A Significant Incident Report has been issued after a worker at a WA mine lost his balance on a mobile screening plant and fell over six metres to the ground.
The incident happened after a supervisor climbed the steelwork above an elevated platform and handrail to inspect the headchute inspection hatch of a mobile screening plant.
As the supervisor opened the headchute inspection door, which weighs more than 10 kilograms, it came away from its hinge pins and fell onto the elevated platform.

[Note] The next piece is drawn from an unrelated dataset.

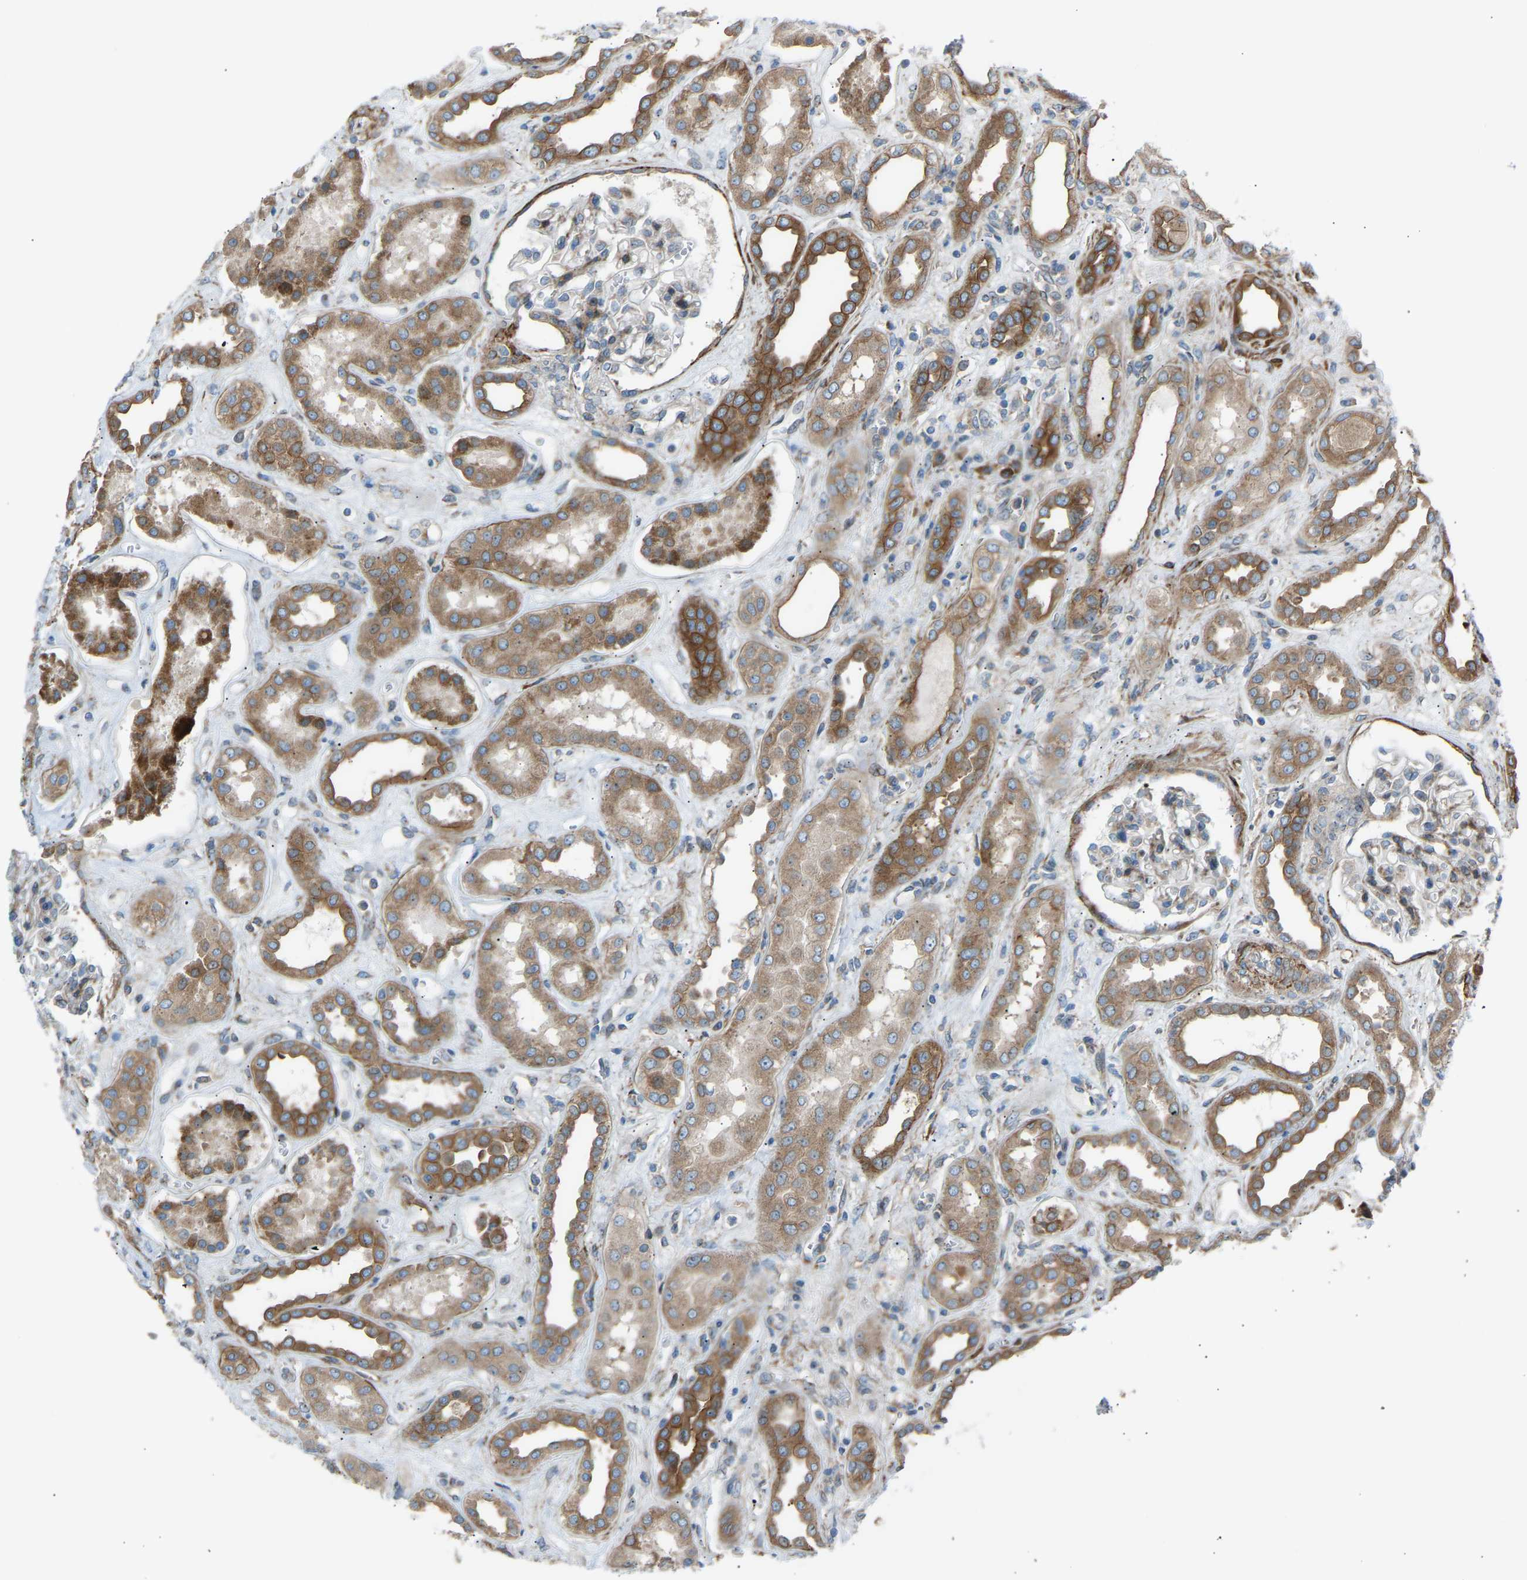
{"staining": {"intensity": "moderate", "quantity": "25%-75%", "location": "cytoplasmic/membranous"}, "tissue": "kidney", "cell_type": "Cells in glomeruli", "image_type": "normal", "snomed": [{"axis": "morphology", "description": "Normal tissue, NOS"}, {"axis": "topography", "description": "Kidney"}], "caption": "The micrograph reveals immunohistochemical staining of unremarkable kidney. There is moderate cytoplasmic/membranous staining is identified in about 25%-75% of cells in glomeruli.", "gene": "VPS41", "patient": {"sex": "male", "age": 59}}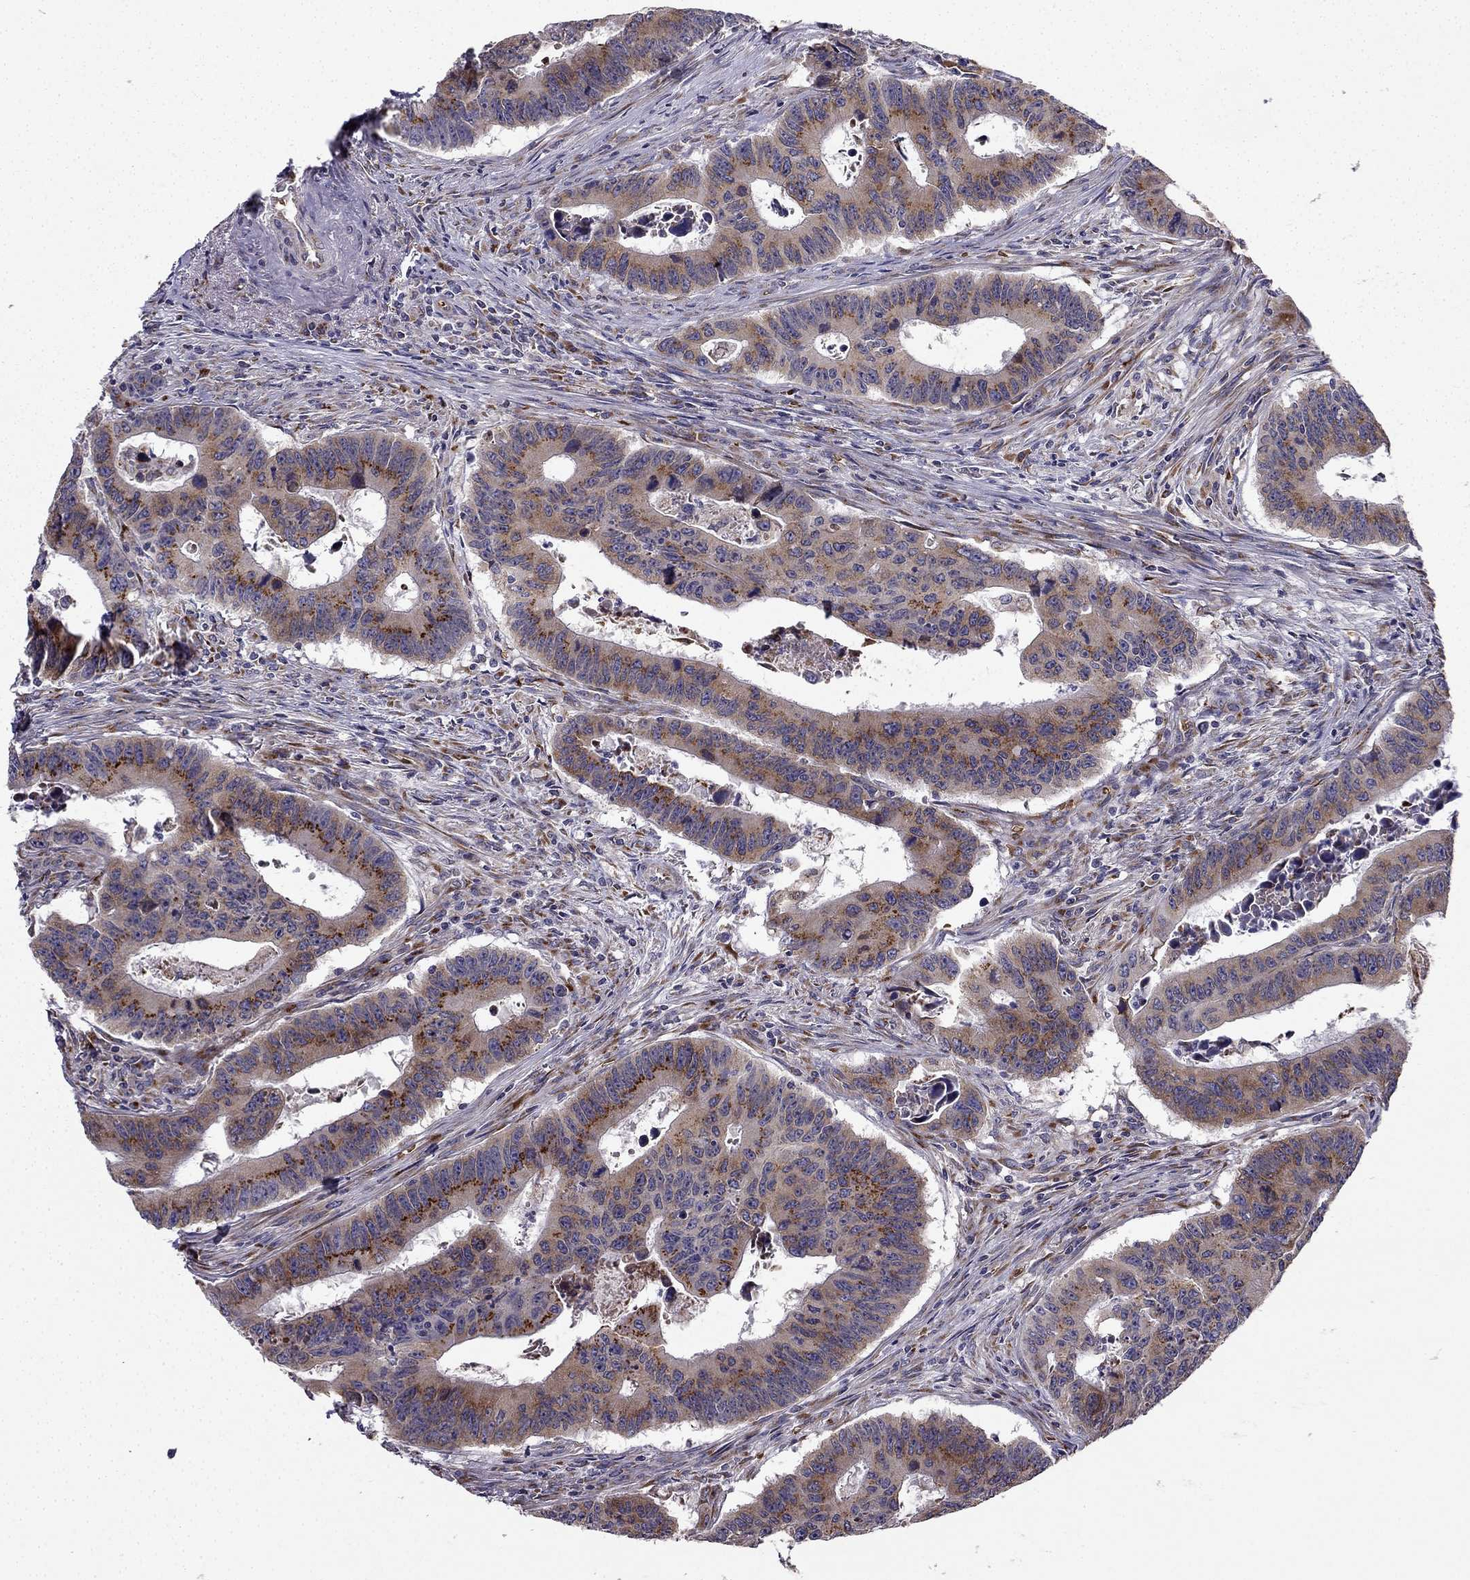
{"staining": {"intensity": "strong", "quantity": "25%-75%", "location": "cytoplasmic/membranous"}, "tissue": "colorectal cancer", "cell_type": "Tumor cells", "image_type": "cancer", "snomed": [{"axis": "morphology", "description": "Adenocarcinoma, NOS"}, {"axis": "topography", "description": "Appendix"}, {"axis": "topography", "description": "Colon"}, {"axis": "topography", "description": "Cecum"}, {"axis": "topography", "description": "Colon asc"}], "caption": "Protein expression analysis of human colorectal adenocarcinoma reveals strong cytoplasmic/membranous expression in about 25%-75% of tumor cells.", "gene": "B4GALT7", "patient": {"sex": "female", "age": 85}}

The supervisor then lost his balance and fell backwards over the top handrail onto the conveyor, about 3 metres below, and then to the ground, a further 3.5 metres again.
Fortunately, the worker was (miraculously) not injured.
The Significant Incident Report, issued by WA’s Resources Safety said there were a number of factors that led to the incident.
Firstly, the design of the mobile screening plant does not offer safe access to the headchute inspection hatch — the hatch cannot be reached while standing on the elevated platform.
Secondly, the inspection door’s design allows it to easily detach from its hinge pins.
Thirdly, the supervisor was working at height without fall protection.
Resources Safety is recommending that mine operators should:
- ensure workers are trained to identify fall-from-height hazards they might encounter
- review elevated screen plants and conveyor systems to identify all reasonably foreseeable hazards, including specific tasks that expose workers to the risk of falling from height
- conduct a risk assessment to identify hazards and reduce worker exposure, so far as is practicable review and, where necessary, update site procedures to ensure controls are adequately documented in the safety management system, including the need for specific risk assessments when working at height.
Resources Safety does not release the name of the mine or the date of the incident in their Significant Incident Reports.